Here are 8 nutrition tips for better cycling performance, reportedly from some of the best people in the industry:
1. Choose high-carb, low-fat for more power
‘I recommend a high-carbohydrate, low-fat, vegan diet. It’s going to send your performance through the roof. You should be eating whole plant foods.
‘Make sure you have no oils in the diet, not even a little bit when you’re cooking. Cut that out. Any fats that you have should come from whole foods, and moderate protein from plant sources only.
‘No eggs. No dairy. No meat. Cut all that filth out. Seriously, your power will go through the roof. It really helps my performance, I can really put down the power, put down the watts.’
Peter Sagan, Bora-Hansgrohe
2. Eat little and often
‘The importance of maintaining a healthy lifestyle alongside your fitness routine is key to ensuring you’re benefiting from the exercise you’re doing.
‘To get the right balance, focus always on the quality of food. We work really hard with the riders to make sure they’re eating plenty of vegetables, fruit, fish, chicken, lean meat and carbohydrate sources.
‘Having more wholegrain foods such as rice, bread and pasta provide riders with vitamins as well as carbs. Also, what we’ve found has a lot of success from a weight-management point of view is when people analyse their meal plans more proactively.
‘If people try to eat little and often rather than just three meals a day, it can be much more effective for weight loss and topping up energy sources.
‘And don’t forget hydration. My suggestion is 500ml of fluid every couple of hours when not exercising.’
Nigel Mitchell, head of nutrition, EF Education First-Drapac
3. Try vegan food for recovery
‘I’m a high-carbohydrate vegan. Being a vegan, I find that my recovery is the best this way, my performance is the best.
‘Don’t worry about the protein. It’s very easy to get enough protein. 75kg is my lean body weight. That means I need 127g of protein per day, which is very achievable.
‘Go vegan, it’s perfect for recovery.’
Andre Greipel, Lotto Soudal
4. Eat more porridge and rice in training
‘Nutrition is massively important if you want to train at your best.

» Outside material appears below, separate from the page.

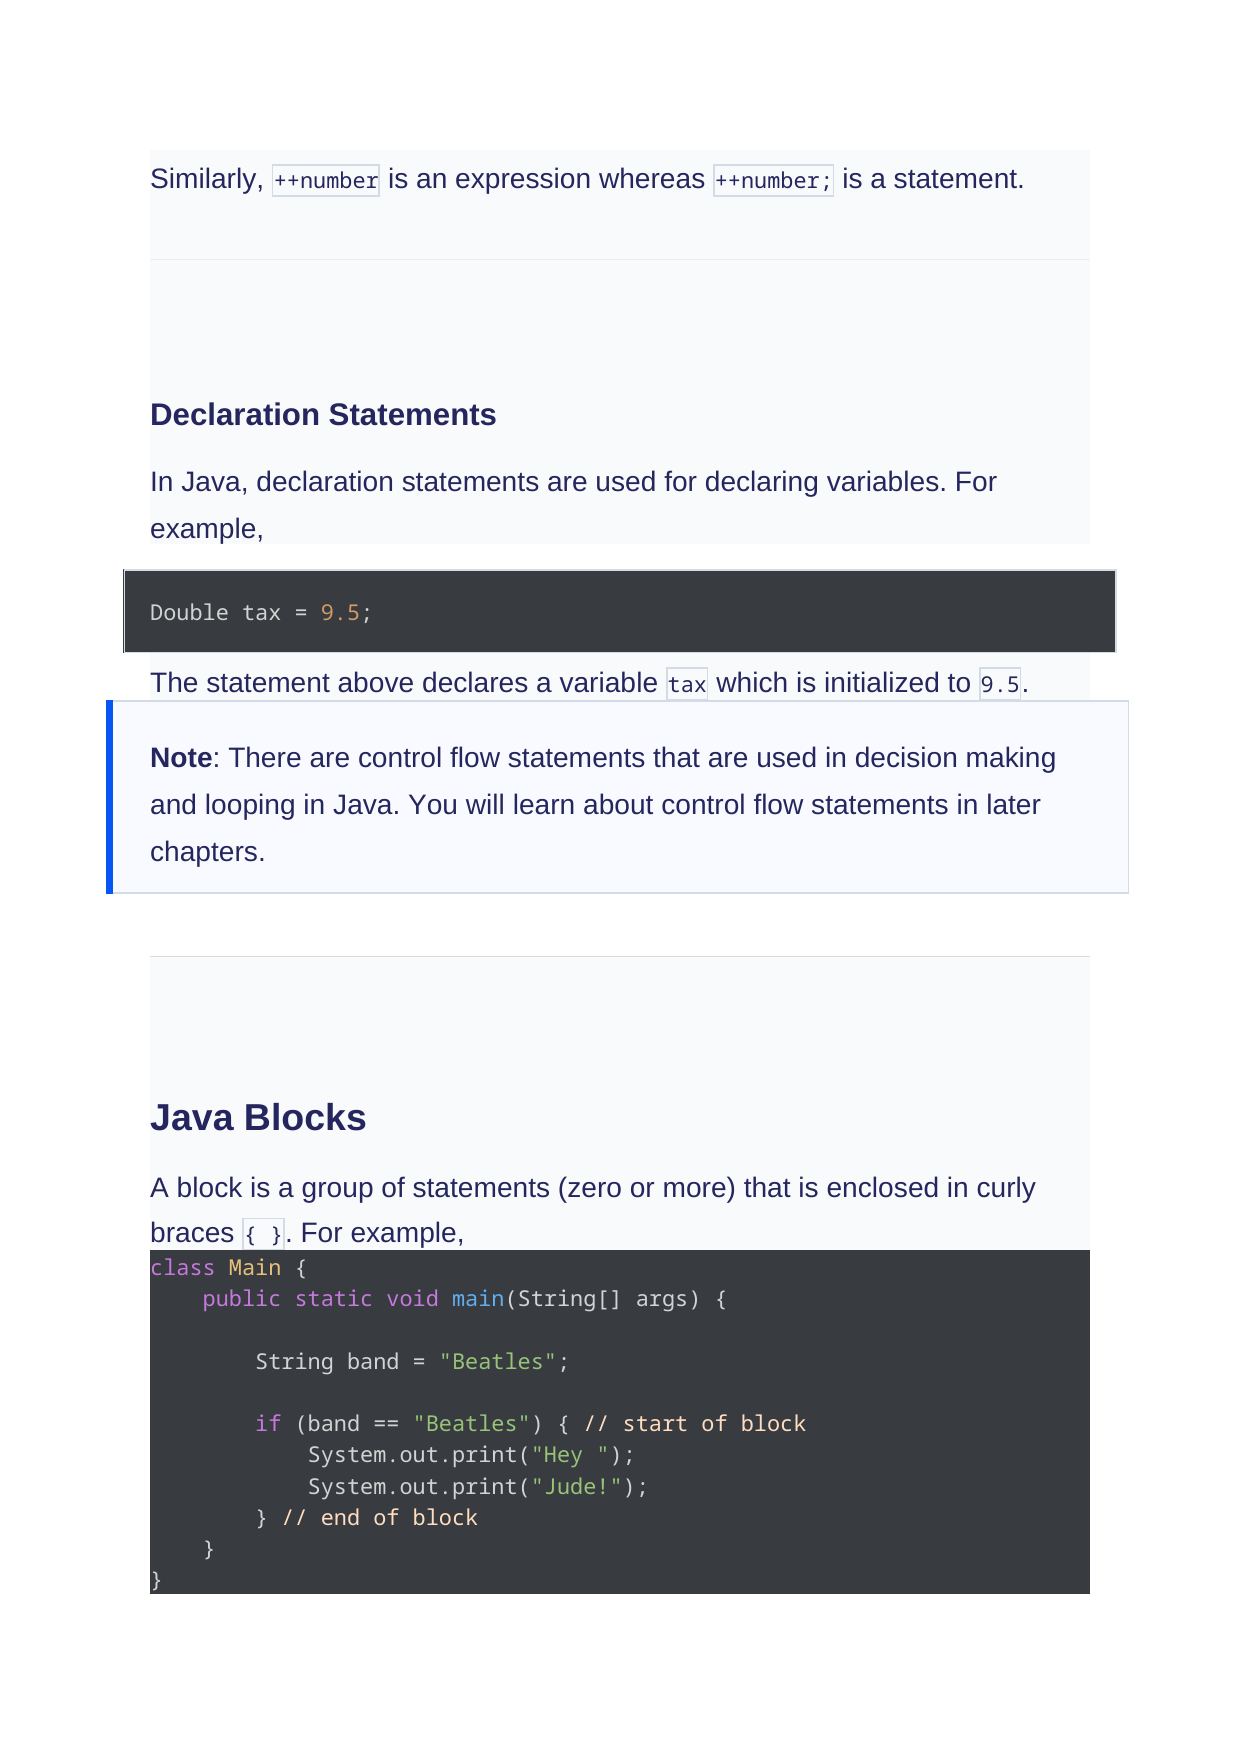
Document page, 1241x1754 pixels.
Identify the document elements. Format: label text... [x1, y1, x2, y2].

On a training day, I’ll have porridge and yoghurt in the morning.
‘During the ride, I might have flapjack bars, rice cakes and maybe a caffeine gel at the end. When I’m finished I will have a protein drink and some rice with fish, then in the evening some salad and soup with pasta and chicken.’
Geraint Thomas, Team Sky
5. Keep your diet light
‘I try to go very light in terms of diet. In the mornings I limit myself to just the one bowl of porridge, and normally a two-egg omelette, with no hint of extras, no second helpings, nothing.
‘If there is a big stage ahead that day, I’ll try a three-egg omelette, but warily, and I’ll mix a small amount of white rice into the porridge.
‘For dessert, I’ll chew a few pieces of fruit or have a pot of yoghurt. I don’t count calories or know the values of most things. I just let my instinct guide me as to what is the right amount to eat.
‘My instinct always says that the right amount is less than I feel like eating. In a previous life, I think my instinct lived in a remote monastery.’
Chris Froome, Team Sky
6. Eat meat? Choose white, not red
‘For dinner I’ll usually have white meat. I do like red meat, like steak, but it takes longer for your body to use it, so it’s not very good for you when you’re training.
‘Instead, I’ll go for chicken or fish and a bit of rice or pasta – but it’s really nowhere near the amount of rice or pasta you’d expect.
‘People assume cyclists have to eat loads of it, but it’s really quite a small portion.’
Mark Cavendish, Dimension Data
7. Do intervals to build fitness and speed
‘If you only have time for shorter sessions, do lots of intervals – like 30 seconds on, 30 seconds off, or 1 minute on, 30 seconds off.
‘Intervals are the key to high-quality training sessions. If you are doing any kind of speed session or interval session, the main thing is doing it fresh.
‘If you’re trying intervals at the end of a long ride, you won’t be at your best. If you do them fresh you will recruit more muscle fibres and the training will be more effective.’
Geraint Thomas, Team Sky
8. Tailor your training to be event-specific
‘Working on your threshold is important for racing because when the shit hits the fan in a race or on a climb, you need to be able to put out a lot of power for a short amount of time, whether it’s 800 watts for 30 seconds or 300 watts for half-an-hour.
‘If you’re just going out and riding for five hours at 200 watts then come race time it’s going to be a shock to the system.
‘It’s all about tailoring your training for the event you ride, whether it’s a WorldTour race or a sportive – it’s all about preparation.’